Research is a tool that allows proper understanding of a condition for a specific population. For years, comprehensive epidemiological data in the Philippines was lacking. Practice guidelines and approaches are based on international, mostly American and European data. Our treatment options, drug doses and algorithms are derived from recommendations that are based on predominantly Caucasian populations; that differ greatly in genetic susceptibility, drug responses, as well as variable behaviors and preferences as it relate to nutritional and physical activity prescriptions. With successful collaboration of government with technical input from specialty organizations, there are now data from which Philippine health policy may be derived. The National Nutrition and Health Survey is one such effort that incorporated subspecialty expertise into the mandated Food and Nutrition Research Institute (FNRI) survey for nutritional parameters every 5 years. As a result, a variety of research outputs have been completed and some more awaiting publication. In addition, investigators in other countries studying Filipino populations contribute the needed information. There is also increased research interest from various academic institutions in the Philippines. Research funding for non-communicable diseases has become more readily available, mostly coming from the Philippine Council for Health Research and Development of the Department of Science and Technology (PCHRD) and the DOH with smaller amounts received from other funding agencies such as medical organizations, the Philippine Society of Endocrinology, Diabetes and Metabolism, the Philippine Lipid and Atherosclerosis Society and others. Interest for research is increasing as awareness is seen among medical students and other trainees, initially as course requirement and hopefully, as a career path for many.
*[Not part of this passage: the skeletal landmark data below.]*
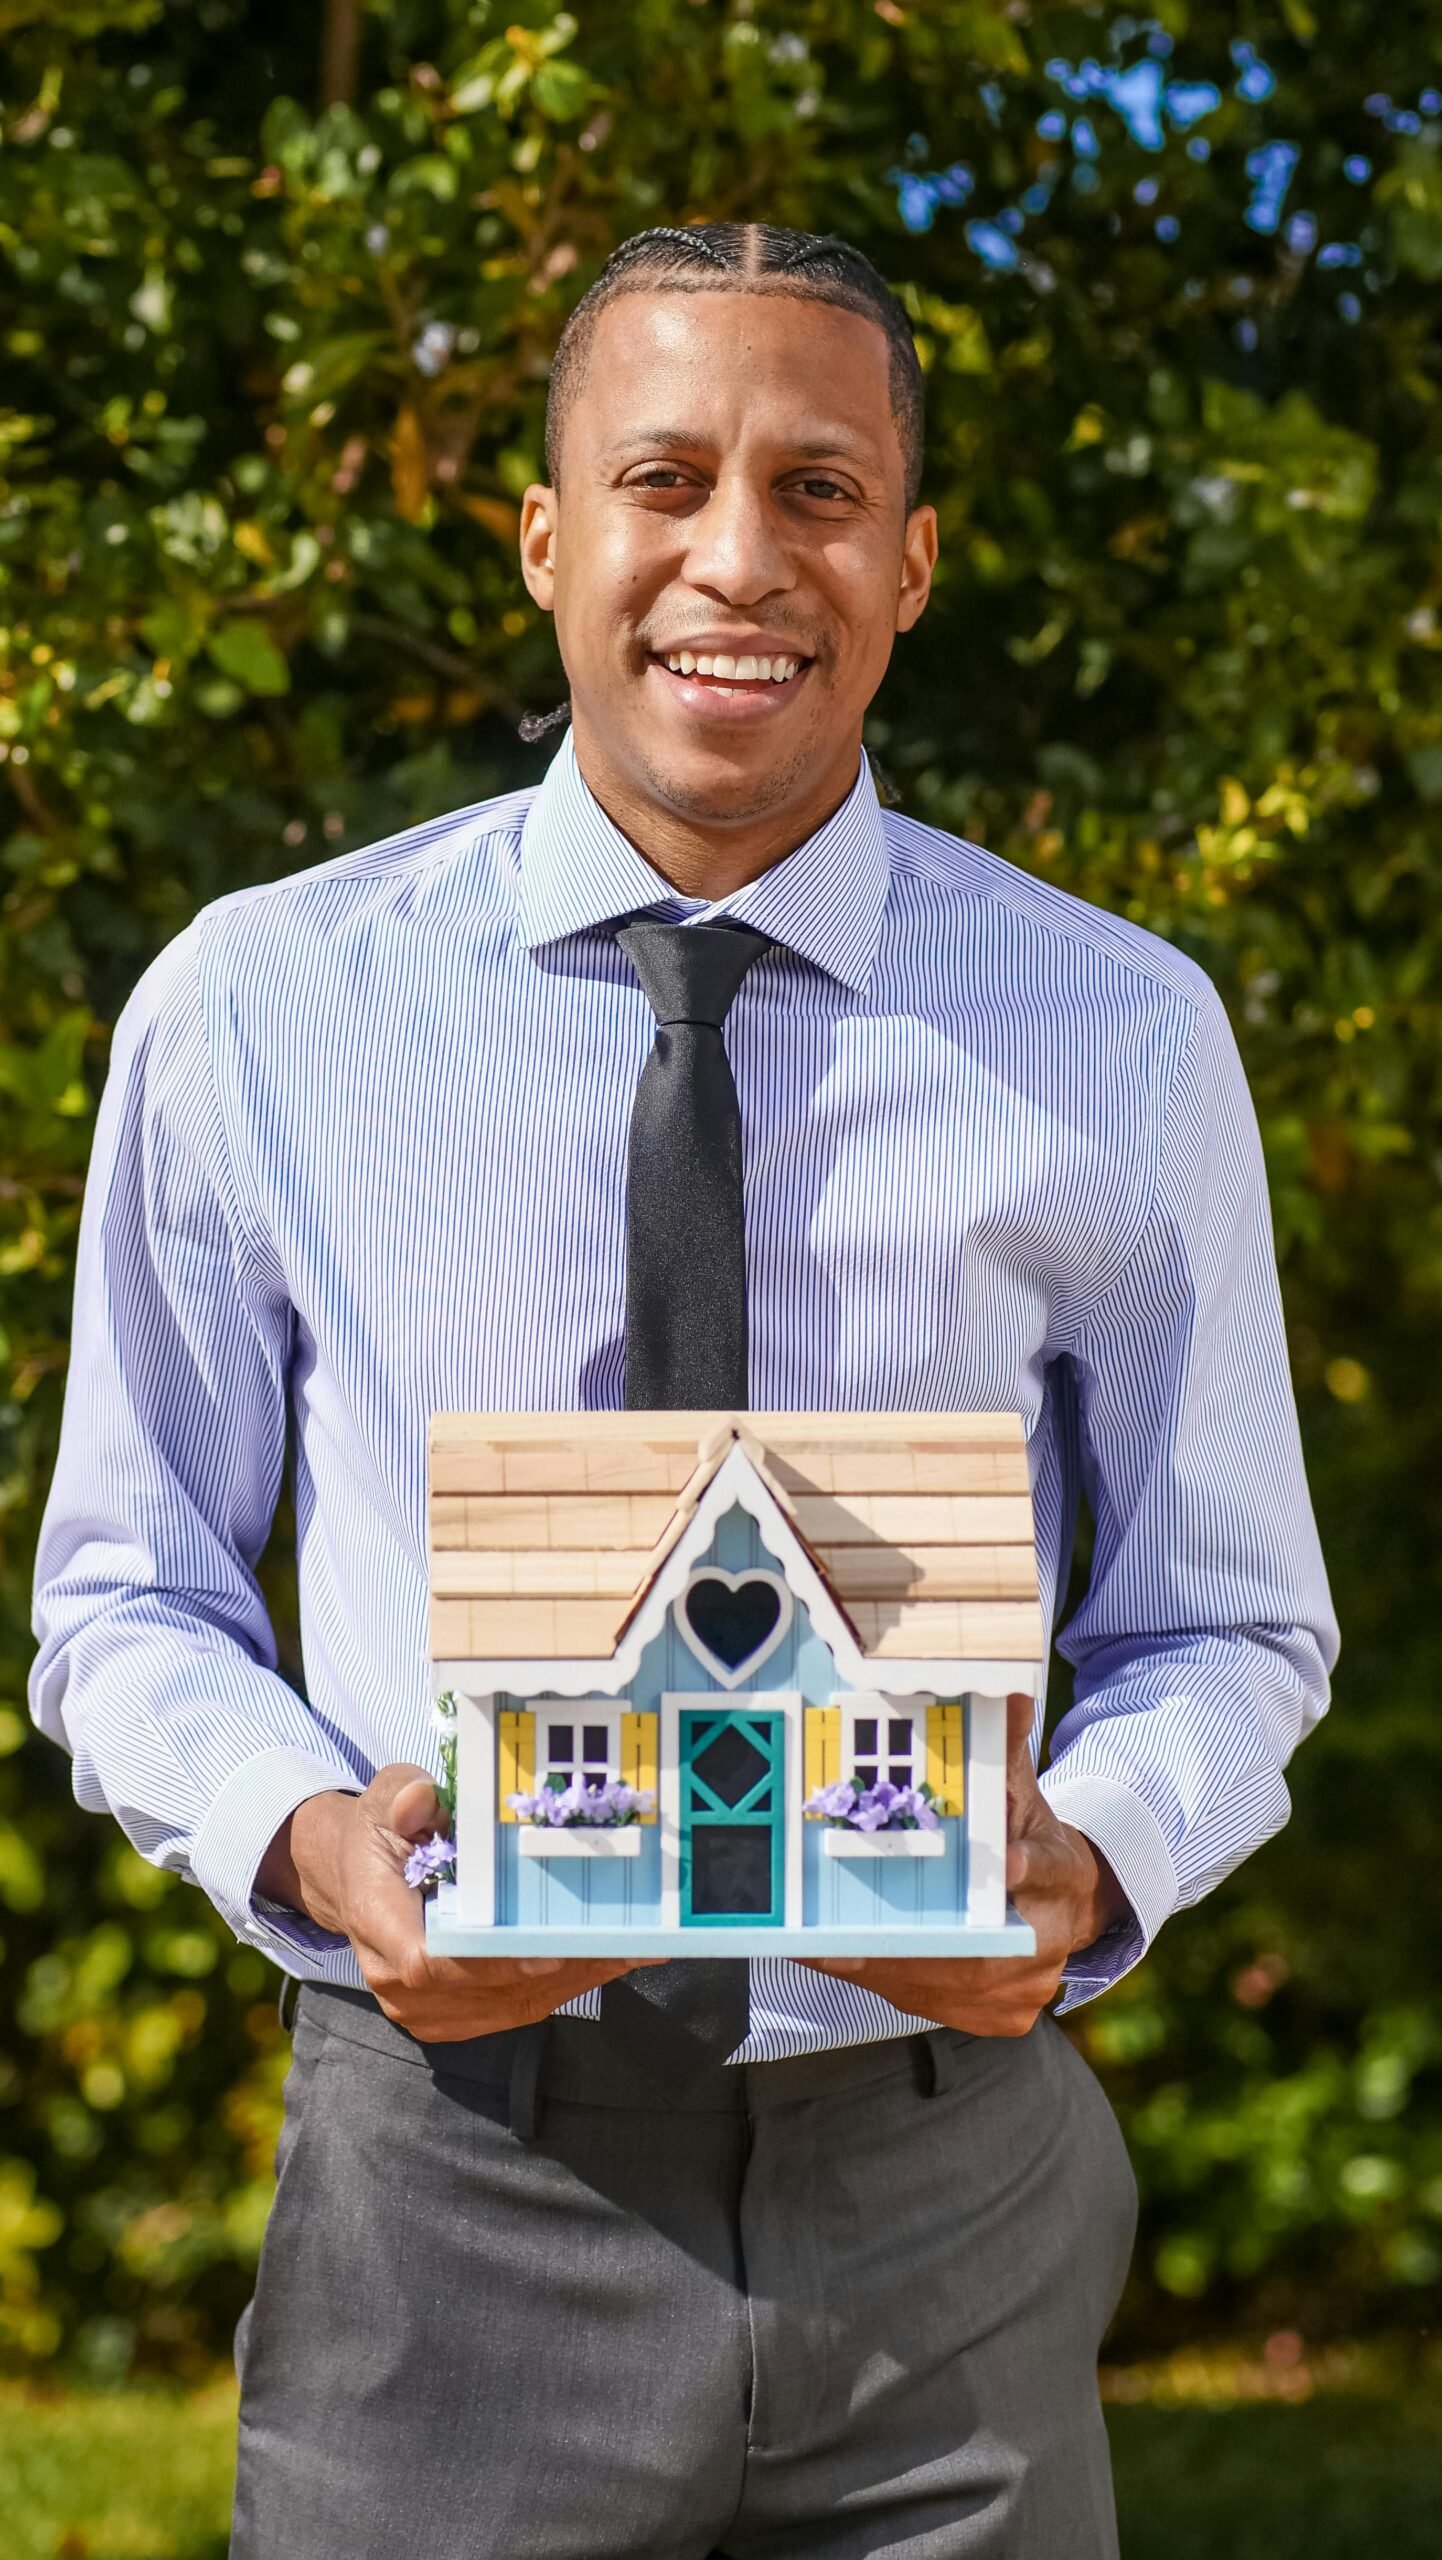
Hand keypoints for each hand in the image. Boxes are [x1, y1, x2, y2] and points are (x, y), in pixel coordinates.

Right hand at [257, 1764, 658, 2041]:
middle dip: (557, 1965)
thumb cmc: (379, 1834)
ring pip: (512, 2005)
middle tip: (621, 1940)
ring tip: (633, 1947)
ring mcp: (427, 2008)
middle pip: (486, 1988)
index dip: (488, 1964)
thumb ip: (404, 1799)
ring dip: (575, 1977)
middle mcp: (397, 1982)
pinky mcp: (457, 2015)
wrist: (355, 1877)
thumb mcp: (384, 1800)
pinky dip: (567, 1984)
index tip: (545, 1956)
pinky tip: (611, 1958)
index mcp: (375, 1923)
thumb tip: (419, 1801)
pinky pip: (518, 2008)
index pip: (428, 1962)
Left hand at [803, 1694, 1125, 2038]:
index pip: (1051, 1869)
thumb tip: (1005, 1693)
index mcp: (1064, 1872)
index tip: (1009, 1864)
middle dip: (919, 1943)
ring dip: (891, 1969)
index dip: (1030, 1870)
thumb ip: (1002, 1745)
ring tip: (829, 1950)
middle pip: (988, 1949)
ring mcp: (1032, 1985)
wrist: (1058, 1903)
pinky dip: (892, 1984)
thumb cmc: (1023, 1833)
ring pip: (954, 1986)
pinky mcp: (1005, 2017)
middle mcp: (1055, 1937)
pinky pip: (941, 2005)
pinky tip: (847, 1964)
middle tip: (851, 1940)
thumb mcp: (1015, 1786)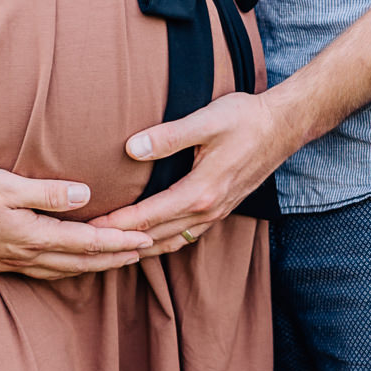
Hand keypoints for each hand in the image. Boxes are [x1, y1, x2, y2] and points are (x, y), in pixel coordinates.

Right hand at [0, 166, 154, 278]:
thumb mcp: (4, 185)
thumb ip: (46, 192)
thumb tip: (85, 196)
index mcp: (33, 236)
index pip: (87, 242)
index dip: (118, 241)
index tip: (144, 238)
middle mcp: (28, 256)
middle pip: (82, 263)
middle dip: (115, 258)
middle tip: (143, 252)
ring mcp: (15, 264)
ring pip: (66, 271)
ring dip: (96, 267)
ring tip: (118, 260)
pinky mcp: (3, 264)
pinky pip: (47, 273)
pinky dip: (70, 270)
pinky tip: (75, 266)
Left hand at [90, 91, 302, 255]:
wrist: (284, 127)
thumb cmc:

Telemedicine can be effective, given the high use of cellphones within the population. Smartphone use is however not as widespread, as cost is limiting. Physicians can network through internet facilities to link with specialists who can provide input to patient care, particularly in underserved areas. Social media through Facebook, Twitter and other platforms may be organized to provide education and links to various resources for a huge number of diabetics especially in remote areas.

It is essential to train others, by increasing subspecialty programs to provide key opinion positions in various regions of the communities. In this way, genuine subspecialty reach to communities may be realized, by providing links with grass-roots practitioners. It is envisioned that these links will provide the needed subspecialty inputs to difficult individual cases, as well as the over-all guidance in achieving improved outcomes in the barrios through feasible well organized programs.

Conclusions and Recommendations

The epidemic is upon us. There is no room for complacency. National governmental health agencies should lead with contributions from subspecialist organizations to formulate comprehensive sustainable programs that will detect diabetes early, provide prevention programs, and assist every diabetic in maintaining health and quality of life. Truly we all have to put our our act together with the overall aim of reducing the burden of diabetes and other risk factors for every Filipino.


We thank Melissa Tandoc for the assistance in manuscript formatting.